──────── DATA IN THIS EXERCISE ────────

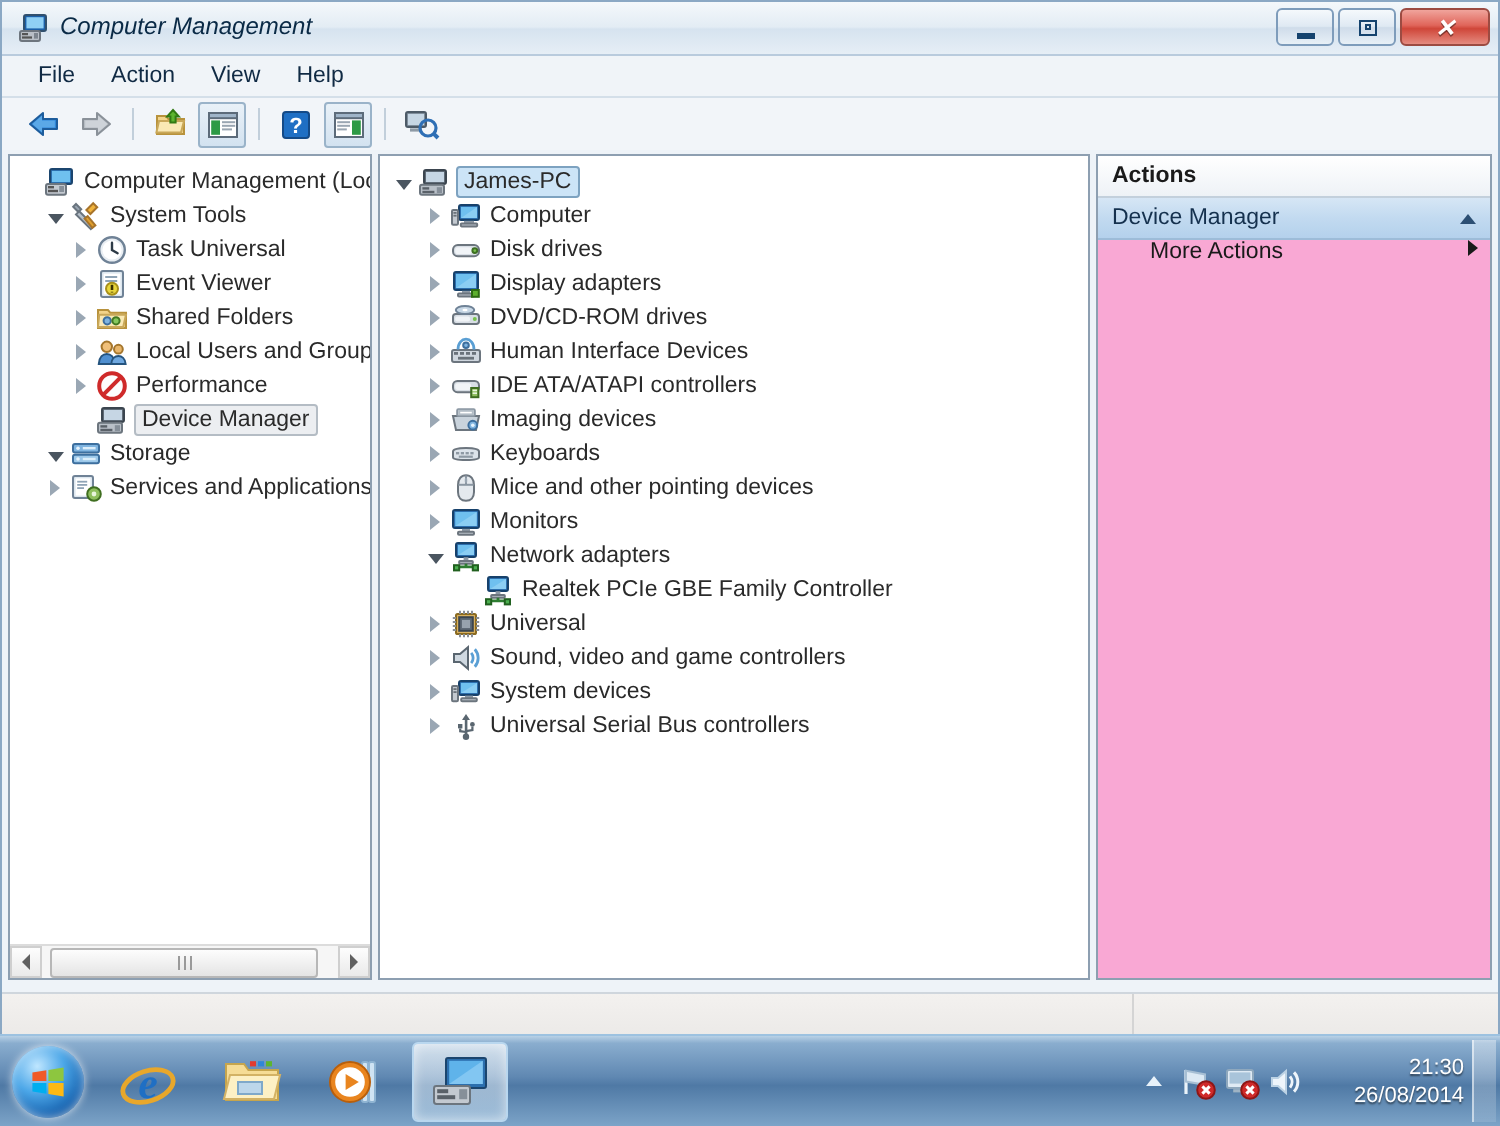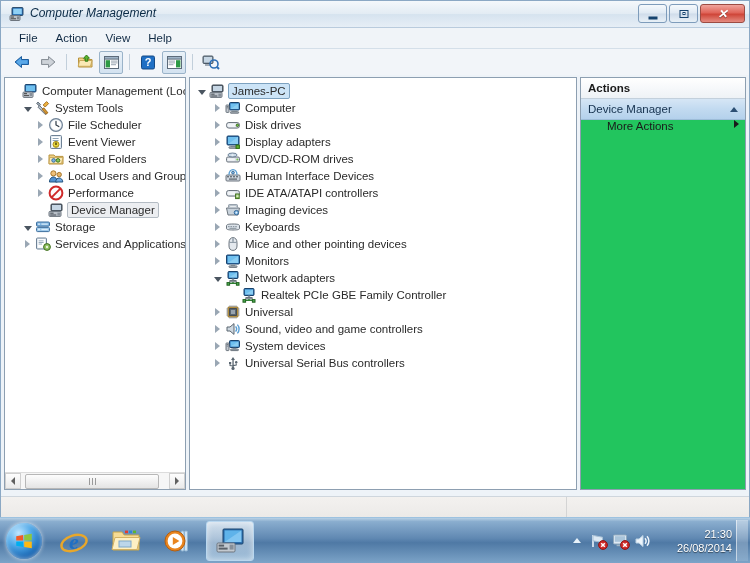--- a/index.html
+++ b/index.html
@@ -60,7 +60,7 @@
   .pane{background:#fff;border:1px solid #8d9fb1;box-sizing:border-box;position:relative;}
   #leftpane{width:182px;flex:none;margin-right:3px;}
   #midpane{flex:1;margin-right:3px;padding-left:28px;}
-  #rightpane{width:166px;flex:none;background:#22c55e;}
+  #rightpane{width:198px;flex:none;background:#f9a8d4;}
 
   .tree{position:absolute;left:0;top:0;right:0;bottom:0;overflow:hidden;padding:4px 0 0 0;}
   #leftpane .tree{bottom:17px;}

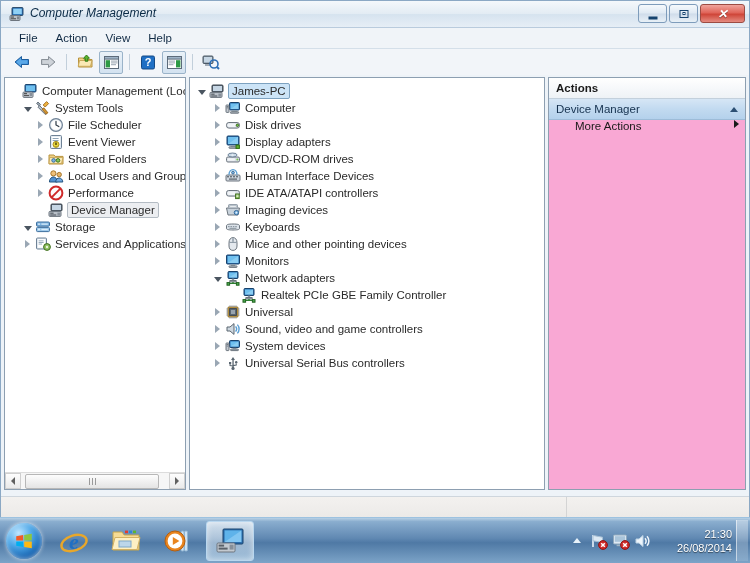--- a/index.html
+++ b/index.html
@@ -279,7 +279,7 @@
                   <path d="M8 4.4 L8 8 L10.8 9.6" stroke="#2d3a46" stroke-width="1.2" fill="none" stroke-linecap="round"></path>
                 </svg>
               </span>
-              <span class="lbl">File Scheduler</span>
+              <span class="lbl">Task Universal</span>
             </div>
             <div class="node" style="padding-left:28px">
               <span class="exp">

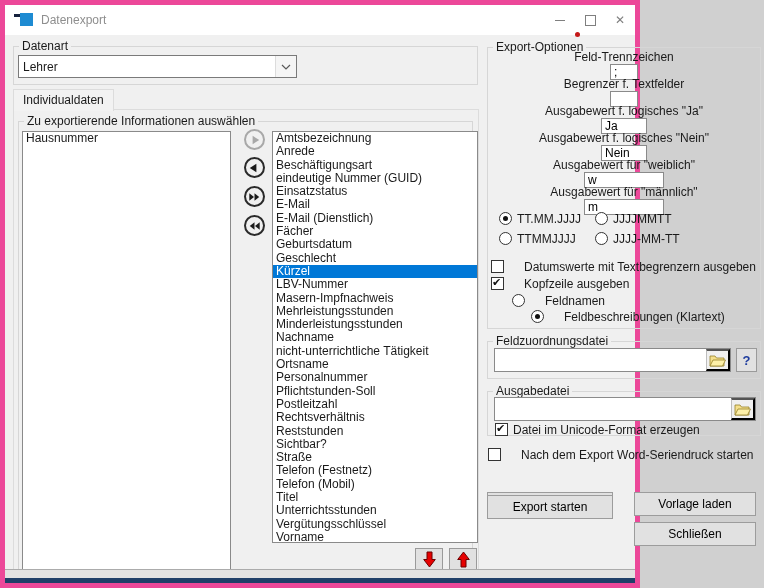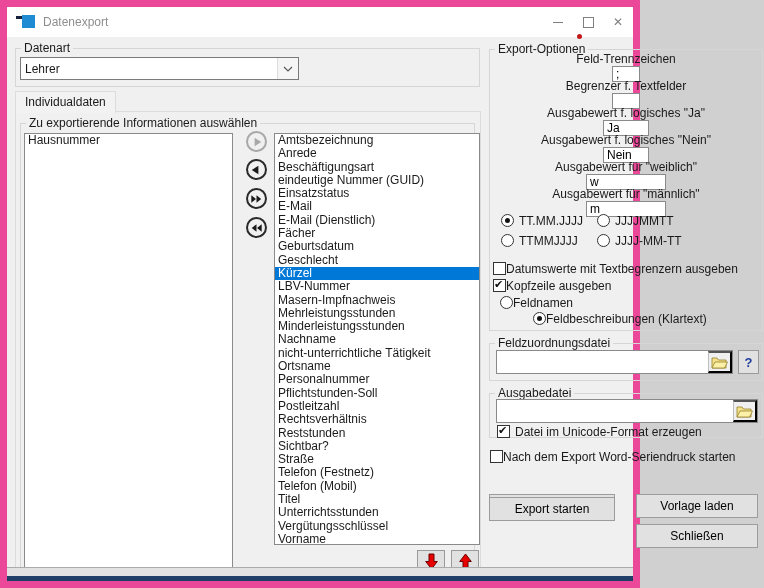--- a/index.html
+++ b/index.html
@@ -6,7 +6,7 @@
   body{width:764px;height:588px;overflow:hidden;background:#d0d0d0;
        font-family:"Liberation Sans","DejaVu Sans",sans-serif;font-size:12px;color:#1a1a1a;}
   .window{position:relative;width:640px;height:588px;background:#f0f0f0;
-          border:7px solid #ec4899;box-sizing:border-box;}
+          border:5px solid #ec4899;box-sizing:border-box;}
   
   .titlebar{position:absolute;left:0;top:0;right:0;height:30px;background:#ffffff;
             display:flex;align-items:center;}

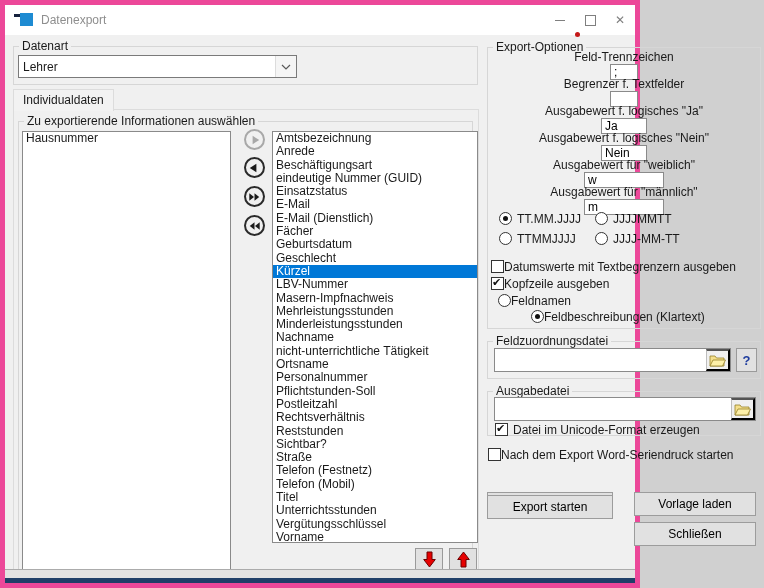--- a/index.html
+++ b/index.html
@@ -60,7 +60,7 @@
              font-family:inherit;background:#fff;box-sizing:content-box;}
   .df-opts{position:absolute;left:494px;top:206px;display:grid;
            grid-template-columns:96px auto;row-gap:5px;}
-  .check-row{display:flex;align-items:center;gap:0;position:absolute;height:15px;}
+  .check-row{display:flex;align-items:center;gap:20px;position:absolute;height:15px;}
   .inline-row{display:flex;align-items:center;gap:5px;height:15px;}
   .cb{width:13px;height:13px;background:#fff;border:1px solid #333;box-sizing:border-box;
       position:relative;flex:0 0 13px;}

────────

Reproduce each line of the records above, exactly and without pictures.

--- a/index.html
+++ b/index.html
@@ -60,7 +60,7 @@
   .pane{background:#fff;border:1px solid #8d9fb1;box-sizing:border-box;position:relative;}
   #leftpane{width:182px;flex:none;margin-right:3px;}
   #midpane{flex:1;margin-right:3px;padding-left:28px;}
-  #rightpane{width:166px;flex:none;background:#22c55e;}
+  #rightpane{width:198px;flex:none;background:#f9a8d4;}
 
   .tree{position:absolute;left:0;top:0;right:0;bottom:0;overflow:hidden;padding:4px 0 0 0;}
   #leftpane .tree{bottom:17px;}

--- a/index.html
+++ b/index.html
@@ -279,7 +279,7 @@
                   <path d="M8 4.4 L8 8 L10.8 9.6" stroke="#2d3a46" stroke-width="1.2" fill="none" stroke-linecap="round"></path>
                 </svg>
               </span>
-              <span class="lbl">File Scheduler</span>
+              <span class="lbl">Task Universal</span>
             </div>
             <div class="node" style="padding-left:28px">
               <span class="exp">

--- a/index.html
+++ b/index.html
@@ -6,7 +6,7 @@
   body{width:764px;height:588px;overflow:hidden;background:#d0d0d0;
        font-family:"Liberation Sans","DejaVu Sans",sans-serif;font-size:12px;color:#1a1a1a;}
   .window{position:relative;width:640px;height:588px;background:#f0f0f0;
-          border:7px solid #ec4899;box-sizing:border-box;}
+          border:5px solid #ec4899;box-sizing:border-box;}
   
   .titlebar{position:absolute;left:0;top:0;right:0;height:30px;background:#ffffff;
             display:flex;align-items:center;}

--- a/index.html
+++ b/index.html
@@ -60,7 +60,7 @@
              font-family:inherit;background:#fff;box-sizing:content-box;}
   .df-opts{position:absolute;left:494px;top:206px;display:grid;
            grid-template-columns:96px auto;row-gap:5px;}
-  .check-row{display:flex;align-items:center;gap:0;position:absolute;height:15px;}
+  .check-row{display:flex;align-items:center;gap:20px;position:absolute;height:15px;}
   .inline-row{display:flex;align-items:center;gap:5px;height:15px;}
   .cb{width:13px;height:13px;background:#fff;border:1px solid #333;box-sizing:border-box;
       position:relative;flex:0 0 13px;}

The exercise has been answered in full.